● What this task involves: From the records below, copy each line that has the word "back" in it.

● Study material:
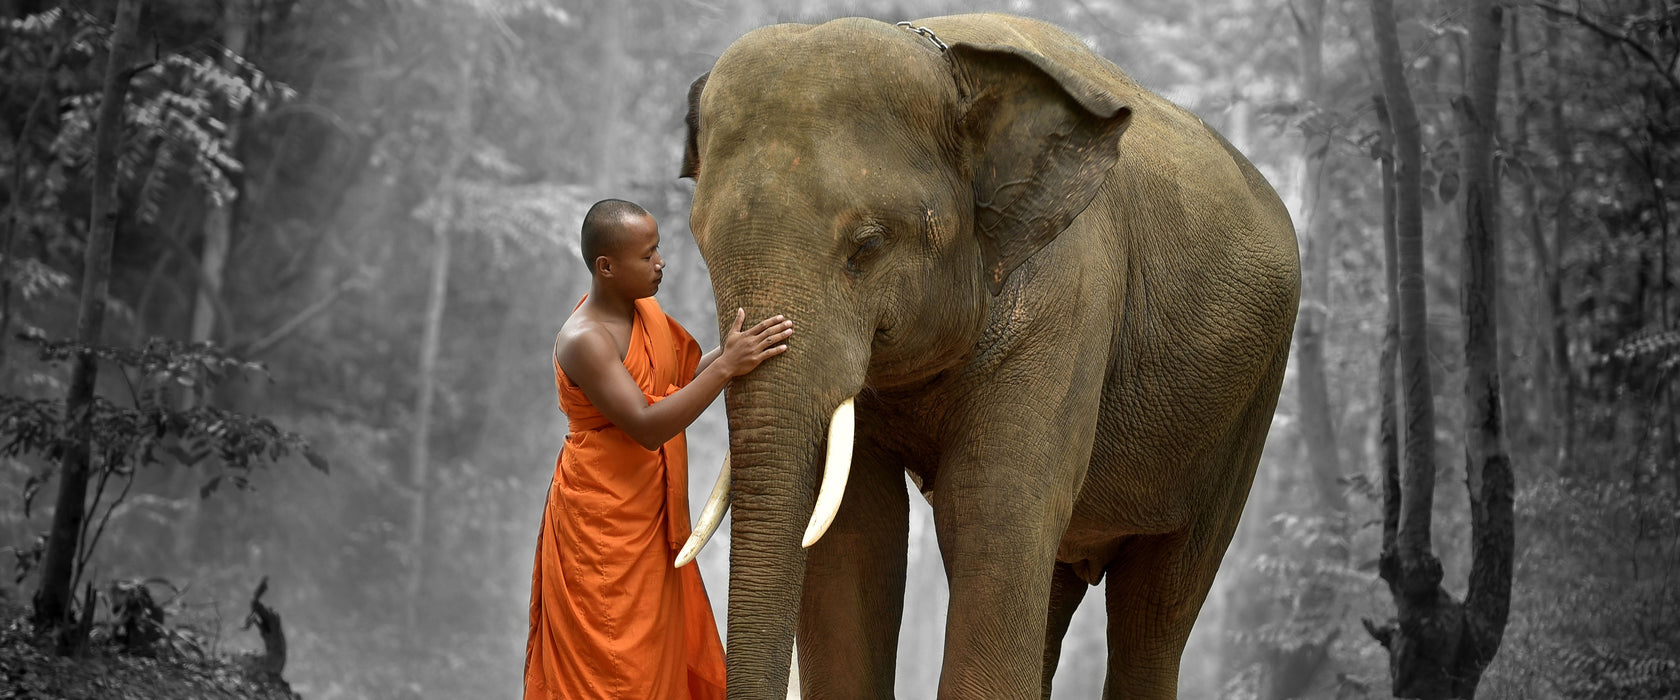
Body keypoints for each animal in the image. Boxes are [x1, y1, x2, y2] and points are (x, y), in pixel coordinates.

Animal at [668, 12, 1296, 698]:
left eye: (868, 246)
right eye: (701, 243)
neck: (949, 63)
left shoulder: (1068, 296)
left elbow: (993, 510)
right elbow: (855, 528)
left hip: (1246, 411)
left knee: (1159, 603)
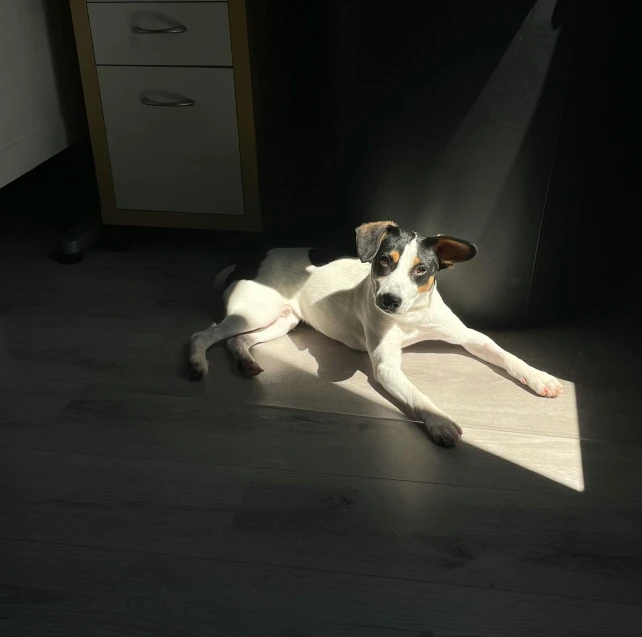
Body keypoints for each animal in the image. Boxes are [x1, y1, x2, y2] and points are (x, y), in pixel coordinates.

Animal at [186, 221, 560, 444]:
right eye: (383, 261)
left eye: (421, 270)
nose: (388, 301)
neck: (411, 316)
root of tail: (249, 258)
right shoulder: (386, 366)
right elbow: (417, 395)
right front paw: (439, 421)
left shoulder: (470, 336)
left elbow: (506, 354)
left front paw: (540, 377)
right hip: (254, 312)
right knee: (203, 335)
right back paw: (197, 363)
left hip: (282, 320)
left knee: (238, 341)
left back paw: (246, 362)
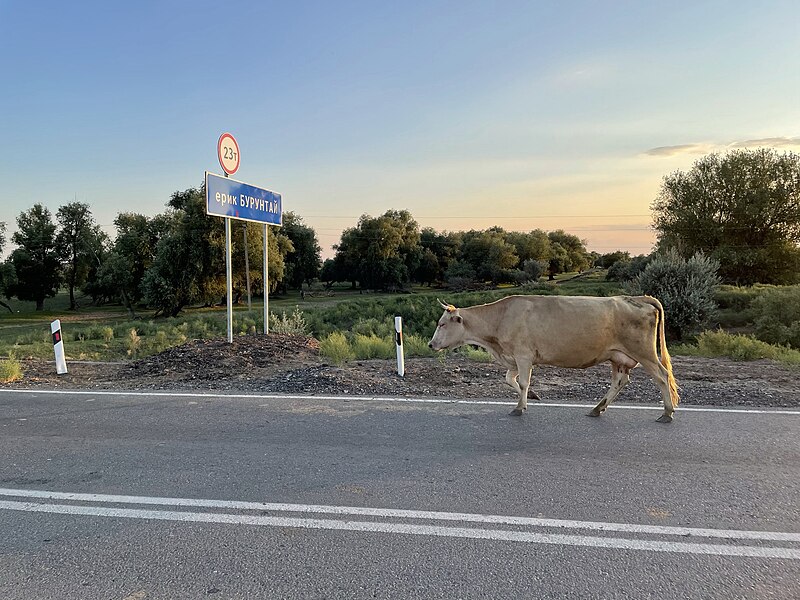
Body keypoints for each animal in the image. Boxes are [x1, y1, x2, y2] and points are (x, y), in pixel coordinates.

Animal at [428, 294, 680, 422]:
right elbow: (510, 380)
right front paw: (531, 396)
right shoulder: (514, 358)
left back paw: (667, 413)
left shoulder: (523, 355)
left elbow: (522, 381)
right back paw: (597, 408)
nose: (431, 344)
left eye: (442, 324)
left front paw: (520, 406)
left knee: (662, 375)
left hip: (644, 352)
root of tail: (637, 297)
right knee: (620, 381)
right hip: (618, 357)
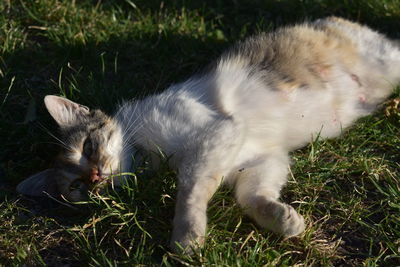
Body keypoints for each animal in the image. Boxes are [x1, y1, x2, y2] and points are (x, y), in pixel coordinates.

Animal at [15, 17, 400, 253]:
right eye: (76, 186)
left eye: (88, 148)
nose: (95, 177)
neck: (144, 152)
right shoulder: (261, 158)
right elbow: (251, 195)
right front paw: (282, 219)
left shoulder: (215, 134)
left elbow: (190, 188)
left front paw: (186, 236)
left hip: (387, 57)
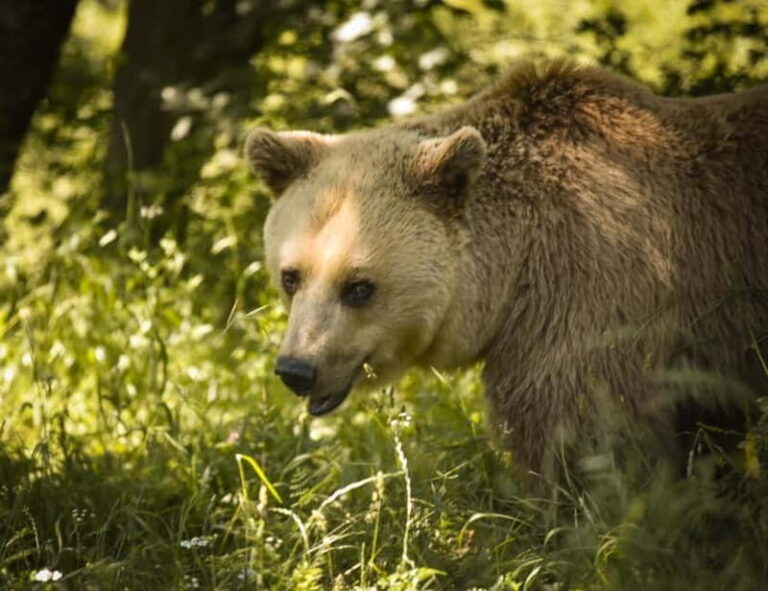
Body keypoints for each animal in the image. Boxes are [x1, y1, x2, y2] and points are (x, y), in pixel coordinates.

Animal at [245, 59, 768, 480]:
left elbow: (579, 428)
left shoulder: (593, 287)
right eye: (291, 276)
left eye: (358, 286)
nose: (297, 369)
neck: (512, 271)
* * *
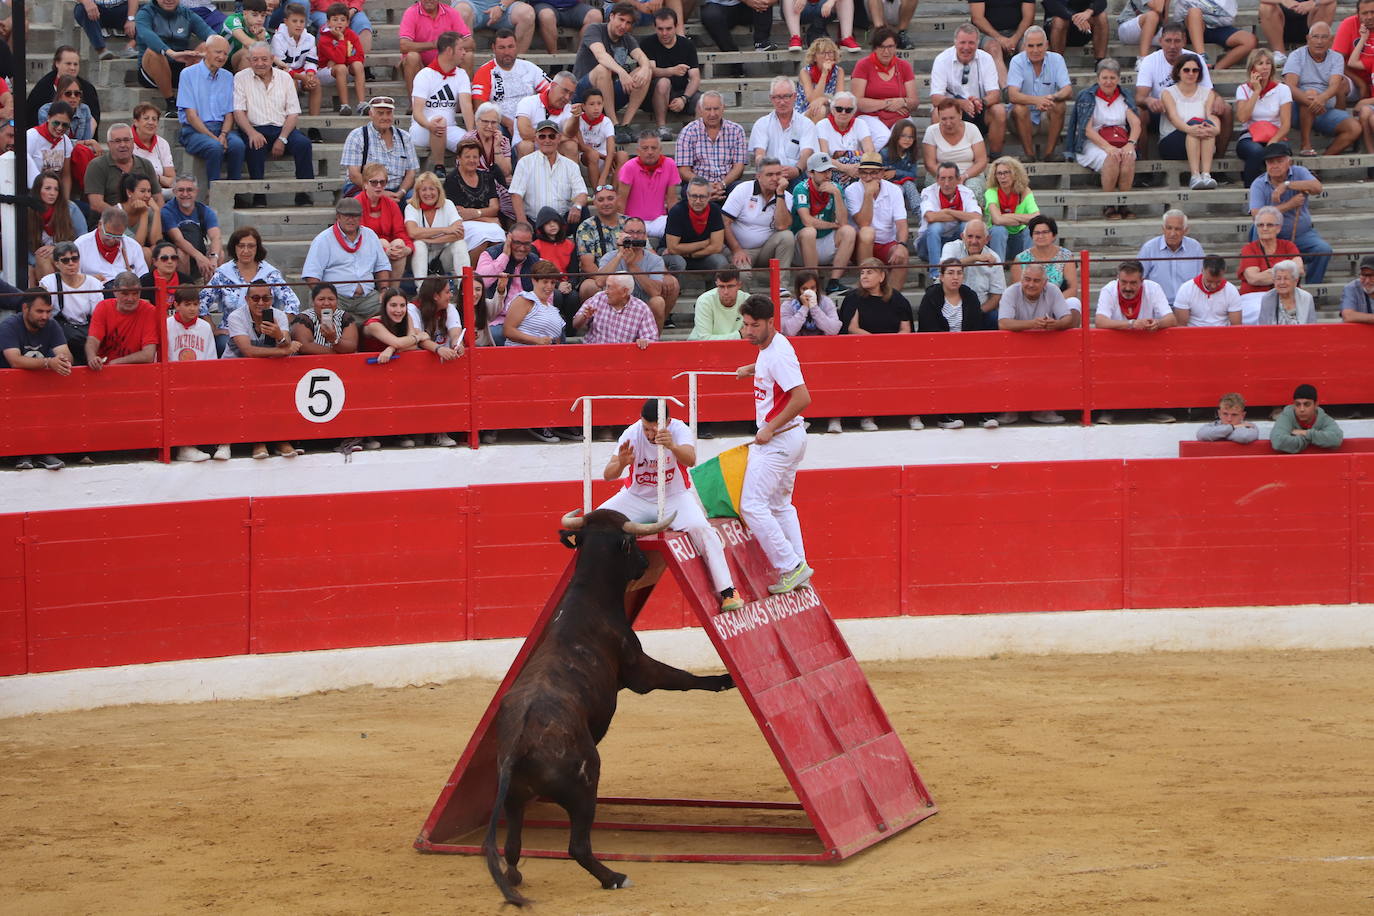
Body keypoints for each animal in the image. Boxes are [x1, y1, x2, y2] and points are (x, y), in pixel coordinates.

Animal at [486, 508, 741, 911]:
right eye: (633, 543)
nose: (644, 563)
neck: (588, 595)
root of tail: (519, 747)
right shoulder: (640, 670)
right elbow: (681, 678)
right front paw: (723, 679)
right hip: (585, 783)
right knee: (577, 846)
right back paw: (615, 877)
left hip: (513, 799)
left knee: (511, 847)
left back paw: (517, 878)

● Exercise output:
right back paw: (197, 363)
left back paw: (246, 362)
left back paw: (667, 413)
right back paw: (597, 408)
right back paw: (615, 877)
left back paw: (517, 878)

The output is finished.